Atenta a estes fatores e com a intenção de promover o uso de sementes certificadas, uma campanha está sendo lançada (15/09) pela APASSUL – Associação dos Produtores e Comerciantes de Sementes e Mudas do RS, destacando que a pirataria de sementes é crime. “Com esta campanha, queremos, principalmente, fomentar o uso de sementes certificadas e lembrar que sementes piratas podem trazer grandes prejuízos aos agricultores. Contamos com o apoio de várias entidades ligadas ao setor, que também buscam alertar os produtores que o uso de sementes ilegais é uma prática considerada crime pelo código penal, onde o infrator está sujeito a penalidades que vão de dois a cinco anos de detenção, mais multa”, destaca o diretor administrativo da APASSUL, Eduardo Loureiro da Silva.
O UNILAB Sementes apóia integralmente esta campanha.
A Fundação Pró-Sementes, entidade também a favor da realização da campanha, também destaca os prejuízos que podem ser causados. “Sementes piratas ou ilegais não apresentam padrões de qualidade e fitossanidade, são potenciais disseminadoras de doenças, ervas-daninhas e pragas. A sua utilização em grande escala pode acelerar a degeneração das variedades, reduzindo sensivelmente seu potencial pleno que, rapidamente, se refletirá na produtividade e qualidade das gerações subsequentes”, esclarece o diretor da Fundação Pró-Sementes, Alexandre Levien. “A produção de sementes de forma ilegal, ou seja, não registradas no Ministério da Agricultura, Pecuária e Abastecimento – MAPA gera multas. Além disso, a pirataria é crime previsto na Lei de Proteção de Cultivares (Lei 9.456/97). A utilização de sementes piratas poderá levar a redução drástica dos investimentos privados em pesquisa para as regiões de baixa taxa de uso de sementes certificadas”, alerta o diretor.

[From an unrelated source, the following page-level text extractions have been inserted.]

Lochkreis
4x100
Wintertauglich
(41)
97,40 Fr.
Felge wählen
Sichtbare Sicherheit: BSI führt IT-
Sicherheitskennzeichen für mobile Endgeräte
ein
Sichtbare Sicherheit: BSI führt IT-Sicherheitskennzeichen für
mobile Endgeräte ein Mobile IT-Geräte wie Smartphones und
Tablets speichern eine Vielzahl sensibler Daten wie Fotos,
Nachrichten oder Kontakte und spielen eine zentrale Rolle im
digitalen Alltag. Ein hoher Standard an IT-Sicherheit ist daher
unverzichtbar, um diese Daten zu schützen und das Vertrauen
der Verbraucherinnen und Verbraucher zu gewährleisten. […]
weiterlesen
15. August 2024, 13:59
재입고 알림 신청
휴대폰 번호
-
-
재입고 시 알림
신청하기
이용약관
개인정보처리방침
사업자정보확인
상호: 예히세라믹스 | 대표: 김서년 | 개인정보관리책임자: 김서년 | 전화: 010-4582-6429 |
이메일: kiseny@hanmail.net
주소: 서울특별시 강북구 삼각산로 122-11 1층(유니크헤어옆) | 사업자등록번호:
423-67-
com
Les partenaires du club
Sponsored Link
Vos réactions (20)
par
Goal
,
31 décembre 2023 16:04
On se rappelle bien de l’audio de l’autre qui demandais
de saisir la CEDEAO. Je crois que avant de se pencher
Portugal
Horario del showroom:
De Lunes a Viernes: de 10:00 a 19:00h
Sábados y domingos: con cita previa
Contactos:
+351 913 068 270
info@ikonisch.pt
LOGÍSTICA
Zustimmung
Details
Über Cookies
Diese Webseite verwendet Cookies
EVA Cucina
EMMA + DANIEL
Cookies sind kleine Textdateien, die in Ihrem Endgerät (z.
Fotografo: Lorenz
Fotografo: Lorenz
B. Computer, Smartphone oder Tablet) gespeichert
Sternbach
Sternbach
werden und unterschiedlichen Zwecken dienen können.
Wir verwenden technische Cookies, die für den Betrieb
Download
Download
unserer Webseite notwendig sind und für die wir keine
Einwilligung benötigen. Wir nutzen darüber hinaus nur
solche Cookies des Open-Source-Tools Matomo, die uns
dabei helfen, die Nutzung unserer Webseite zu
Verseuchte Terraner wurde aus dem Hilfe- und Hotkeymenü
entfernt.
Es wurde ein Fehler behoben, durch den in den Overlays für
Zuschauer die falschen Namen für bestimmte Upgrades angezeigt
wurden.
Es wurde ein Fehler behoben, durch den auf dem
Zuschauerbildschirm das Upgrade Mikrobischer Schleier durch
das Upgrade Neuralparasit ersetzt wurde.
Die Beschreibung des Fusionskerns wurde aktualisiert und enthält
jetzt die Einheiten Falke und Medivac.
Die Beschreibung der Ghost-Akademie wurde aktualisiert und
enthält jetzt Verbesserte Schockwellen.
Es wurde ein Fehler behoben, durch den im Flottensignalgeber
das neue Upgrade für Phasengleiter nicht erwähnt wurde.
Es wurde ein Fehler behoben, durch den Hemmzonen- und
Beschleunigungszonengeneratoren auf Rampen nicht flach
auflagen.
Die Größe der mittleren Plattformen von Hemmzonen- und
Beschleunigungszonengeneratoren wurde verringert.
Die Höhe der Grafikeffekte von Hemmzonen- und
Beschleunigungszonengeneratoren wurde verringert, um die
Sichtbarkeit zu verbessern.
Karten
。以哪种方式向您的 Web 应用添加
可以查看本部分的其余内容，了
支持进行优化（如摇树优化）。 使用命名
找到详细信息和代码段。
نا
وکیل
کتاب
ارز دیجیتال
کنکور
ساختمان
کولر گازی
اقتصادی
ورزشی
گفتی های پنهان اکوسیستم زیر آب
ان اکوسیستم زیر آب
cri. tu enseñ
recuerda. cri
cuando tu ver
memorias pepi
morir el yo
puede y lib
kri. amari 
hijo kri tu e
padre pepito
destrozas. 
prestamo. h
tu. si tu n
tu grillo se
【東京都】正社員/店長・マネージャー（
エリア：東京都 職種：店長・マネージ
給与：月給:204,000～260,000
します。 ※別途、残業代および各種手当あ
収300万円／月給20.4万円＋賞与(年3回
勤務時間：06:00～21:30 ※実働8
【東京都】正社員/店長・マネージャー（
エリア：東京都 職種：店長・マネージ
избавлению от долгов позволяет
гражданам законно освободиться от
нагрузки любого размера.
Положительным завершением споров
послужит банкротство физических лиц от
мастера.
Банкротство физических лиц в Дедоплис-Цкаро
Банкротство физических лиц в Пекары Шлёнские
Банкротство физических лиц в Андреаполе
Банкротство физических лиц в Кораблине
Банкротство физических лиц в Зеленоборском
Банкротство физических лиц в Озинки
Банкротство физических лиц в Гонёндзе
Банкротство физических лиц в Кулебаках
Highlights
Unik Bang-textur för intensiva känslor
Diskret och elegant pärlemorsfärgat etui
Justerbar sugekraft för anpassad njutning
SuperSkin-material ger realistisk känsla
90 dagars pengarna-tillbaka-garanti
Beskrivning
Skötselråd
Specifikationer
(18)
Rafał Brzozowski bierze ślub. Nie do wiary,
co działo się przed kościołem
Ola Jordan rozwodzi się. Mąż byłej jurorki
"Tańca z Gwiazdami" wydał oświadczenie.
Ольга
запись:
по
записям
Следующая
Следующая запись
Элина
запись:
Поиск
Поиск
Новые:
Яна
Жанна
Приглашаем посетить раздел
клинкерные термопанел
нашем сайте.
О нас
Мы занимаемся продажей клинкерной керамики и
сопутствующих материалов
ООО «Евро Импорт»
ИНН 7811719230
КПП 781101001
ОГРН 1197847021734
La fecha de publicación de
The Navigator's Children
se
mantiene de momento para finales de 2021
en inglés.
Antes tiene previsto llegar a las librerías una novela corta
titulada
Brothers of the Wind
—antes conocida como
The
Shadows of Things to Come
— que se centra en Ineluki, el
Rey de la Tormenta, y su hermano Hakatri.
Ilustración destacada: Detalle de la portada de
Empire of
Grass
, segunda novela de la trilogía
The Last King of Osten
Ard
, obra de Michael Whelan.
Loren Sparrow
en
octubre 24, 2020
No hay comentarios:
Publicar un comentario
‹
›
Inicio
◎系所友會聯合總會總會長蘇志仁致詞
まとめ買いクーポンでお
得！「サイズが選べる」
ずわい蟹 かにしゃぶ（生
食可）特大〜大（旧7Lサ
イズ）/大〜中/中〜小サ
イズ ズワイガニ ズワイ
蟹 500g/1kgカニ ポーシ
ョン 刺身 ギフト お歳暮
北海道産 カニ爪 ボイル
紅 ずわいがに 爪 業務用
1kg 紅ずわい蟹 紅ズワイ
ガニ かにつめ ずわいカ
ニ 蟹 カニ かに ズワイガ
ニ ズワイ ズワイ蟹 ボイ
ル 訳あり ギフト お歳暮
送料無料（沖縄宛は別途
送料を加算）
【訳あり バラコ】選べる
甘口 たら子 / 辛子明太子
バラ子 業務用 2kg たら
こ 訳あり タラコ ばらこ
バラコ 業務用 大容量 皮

Conforme destaca Levien, entre os motivos para o agricultor fazer uso das sementes certificadas em sua lavoura, está a garantia da origem da cultivar; padrão de qualidade garantido; garantia do produto; semente certificada é amparada pela Lei de Sementes; e a inovação, pois semente certificada conta com os mais recentes avanços do melhoramento genético de plantas.